By default, %timeit executes a statement in a loop, and it runs the loop seven times. If you do not indicate the number of loops, %timeit chooses an appropriate value.

#### Timing the Creation of an array Containing Results of 6,000,000 Die Rolls

In [39]:
import numpy as np

In [40]:
%timeit rolls_array = np.random.randint(1, 7, 6_000_000)

46.1 ms ± 715 μs per loop (mean ± std. dev. of 7 runs, 10 loops each)


Operations that on average took more than 500 milliseconds iterated only once, and operations that took fewer than 500 milliseconds iterated 10 times or more.

#### 60,000,000 and 600,000,000 Die Rolls

In [41]:
%timeit rolls_array = np.random.randint(1, 7, 60_000_000)

469 ms ± 11.2 ms per loop (mean ± std. dev. of 7 runs, 1 loop each)


In [42]:
%timeit rolls_array = np.random.randint(1, 7, 600_000_000)

4.59 s ± 103 ms per loop (mean ± std. dev. of 7 runs, 1 loop each)


#### Customizing the %timeit Iterations

In [43]:
%timeit -n1 -r10 rolls_array = np.random.randint(1, 7, 6_000_000)

78.8 ms ± 10.2 ms per loop (mean ± std. dev. of 10 runs, 1 loop each)


#### Exercise

Use %timeit to compare the execution time of the following two statements. The first uses a list comprehension to create a list of the integers from 0 to 9,999,999, then totals them with the built-in sum function. The second statement does the same thing using an array and its sum method.

       sum([x for x in range(10_000_000)])
       
       np.arange(10_000_000).sum()

In [44]:
%timeit sum([x for x in range(10_000_000)])

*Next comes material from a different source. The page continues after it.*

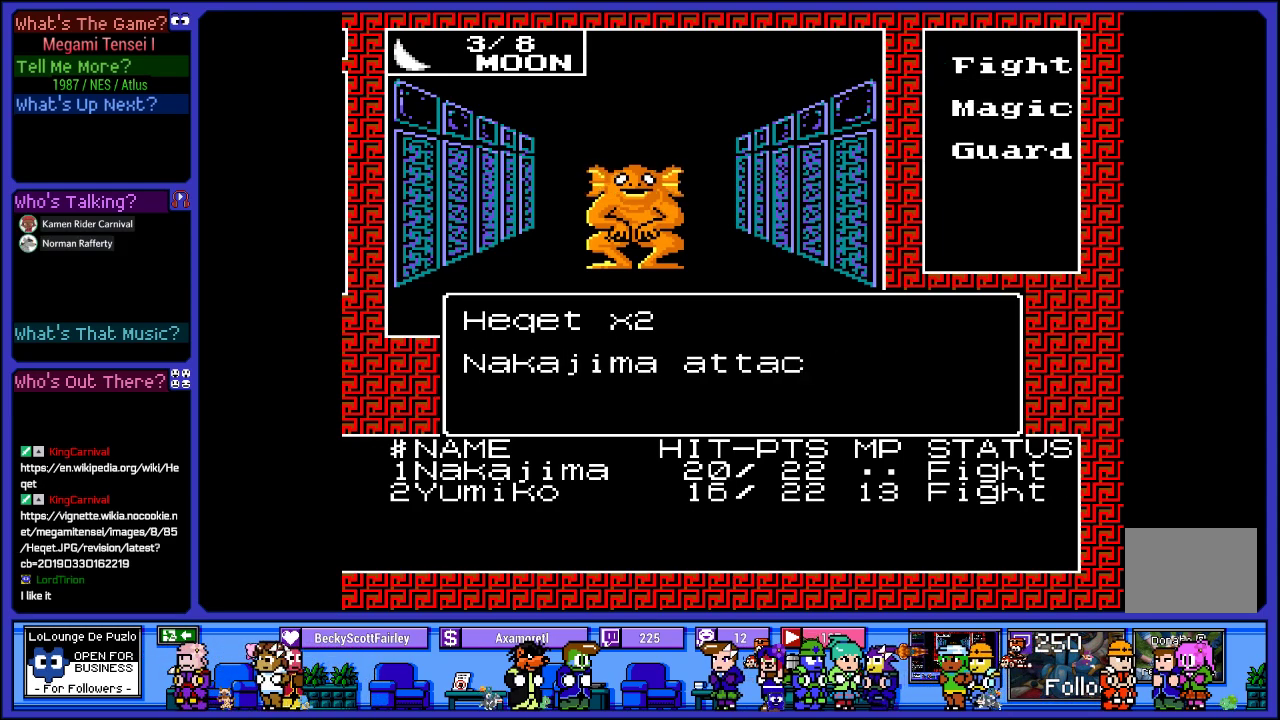
{"buttons": ["CIRCLE"], "left_stick": "center", "right_stick": "center", "events": [[100, "CIRCLE", "up"], [200, "CIRCLE", "down"], [350, "CIRCLE", "up"], [450, "CIRCLE", "down"]]}
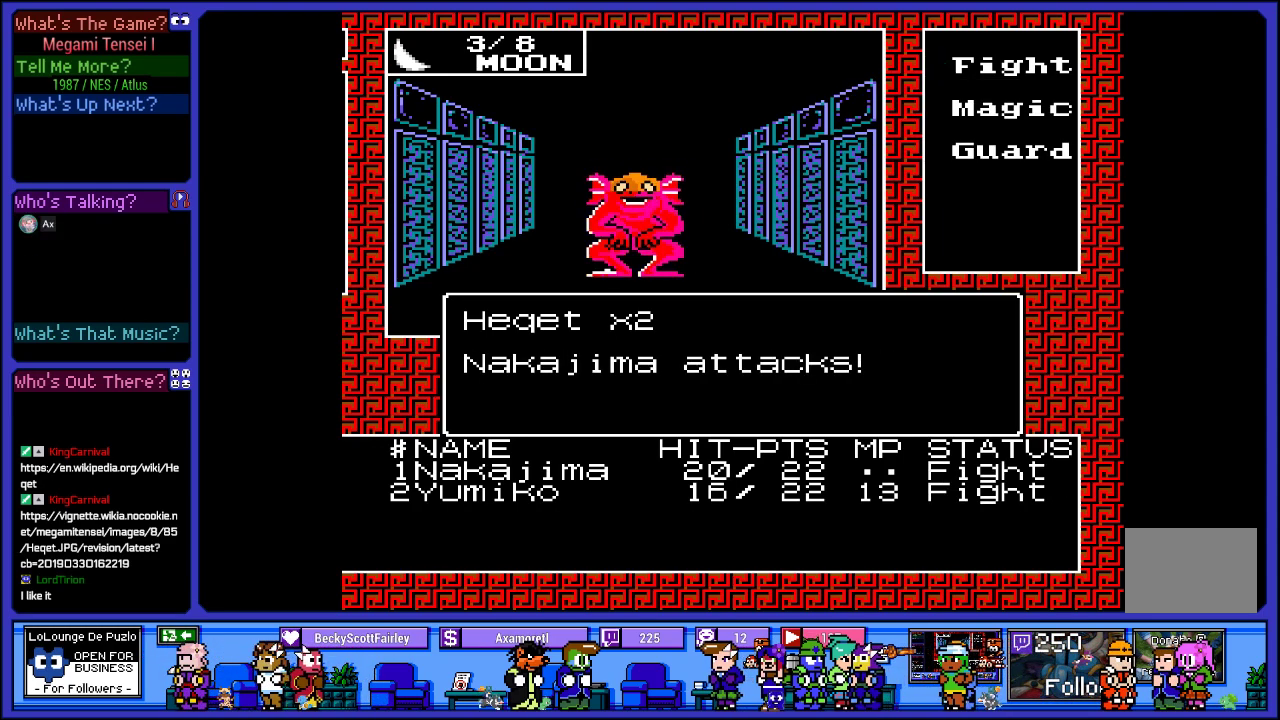
{"buttons": [], "left_stick": "center", "right_stick": "center", "events": [[117, "CIRCLE", "up"]]}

309 ms ± 1.74 ms per loop (mean ± std. dev. of 7 runs, 1 loop each)


In [45]:
%timeit -n1 np.arange(10_000_000).sum()

18.1 ms ± 826 μs per loop (mean ± std. dev. of 7 runs, 1 loop each)


## 6.7 array Operators

#### Arithmetic Operations with arrays and Individual Numeric Values

In [46]:
import numpy as np

In [47]:
numbers = np.arange(1, 6)

In [48]:
numbers * 2

array([ 2,  4,  6,  8, 10])

In [49]:
numbers ** 2

array([ 1,  4,  9, 16, 25])

In [50]:
numbers  # numbers is unchanged by the arithmetic operators

array([1, 2, 3, 4, 5])

In [51]:
numbers += 10

In [52]:
numbers

array([11, 12, 13, 14, 15])

#### Broadcasting

Normally, the arithmetic operations require as operands two arrays of the same size and shape. When one operand is a single value, called a scalar, NumPy performs the element- wise calculations as if the scalar were an array of the same shape as the other operand, but with the scalar value in all its elements.

In [53]:
numbers * [2, 2, 2, 2, 2]

array([22, 24, 26, 28, 30])

In [54]:
numbers * 2

array([22, 24, 26, 28, 30])

#### Arithmetic Operations Between arrays

You may perform arithmetic operations and augmented assignments between arrays of the same shape.

In [55]:
numbers2 = np.linspace(1.1, 5.5, 5)

In [56]:
numbers2

array([1.1, 2.2, 3.3, 4.4, 5.5])

In [57]:
numbers * numbers2

array([12.1, 26.4, 42.9, 61.6, 82.5])

#### Comparing arrays

You can compare arrays with individual values and with other arrays. Comparisons are performed element-wise. Such comparisons produce arrays of Boolean values in which each element’s True or False value indicates the comparison result.

In [58]:
numbers

array([11, 12, 13, 14, 15])

In [59]:
numbers >= 13

array([False, False,  True,  True,  True])

In [60]:
numbers2

array([1.1, 2.2, 3.3, 4.4, 5.5])

In [61]:
numbers2 < numbers

array([ True,  True,  True,  True,  True])

In [62]:
numbers == numbers2

array([False, False, False, False, False])

#### Exercise

Create an array of the values from 1 through 5, then use broadcasting to square each value.

In [63]:
np.arange(1, 6) ** 2

array([ 1,  4,  9, 16, 25])

## 6.8 NumPy Calculation Methods

In [64]:
grades = np.array([[87, 96, 70], 
                   [100, 87, 90],
                   [94, 77, 90], 
                   [100, 81, 82]])

In [65]:
grades

array([[ 87,  96,  70],
       [100,  87,  90],
       [ 94,  77,  90],
       [100,  81,  82]])

We can use methods to calculate sum, min, max, mean, std (standard deviation) and var (variance).

In [66]:
grades.sum()

1054

In [67]:
grades.min()

70

In [68]:
grades.max()

100

In [69]:
grades.mean()

87.83333333333333

In [70]:
grades.std()

8.792357792739987

In [71]:
grades.var()

77.30555555555556

#### Calculations by Row or Column

Many calculation methods can be performed on specific array dimensions, known as the array’s axes. These methods receive an **axis** keyword argument that specifies which dimension to use in the calculation, giving you a quick way to perform calculations by row or column in a two-dimensional array.

In [72]:
grades.mean(axis=0)

array([95.25, 85.25, 83.  ])

In [73]:
grades.mean(axis=1)

array([84.33333333, 92.33333333, 87.        , 87.66666667])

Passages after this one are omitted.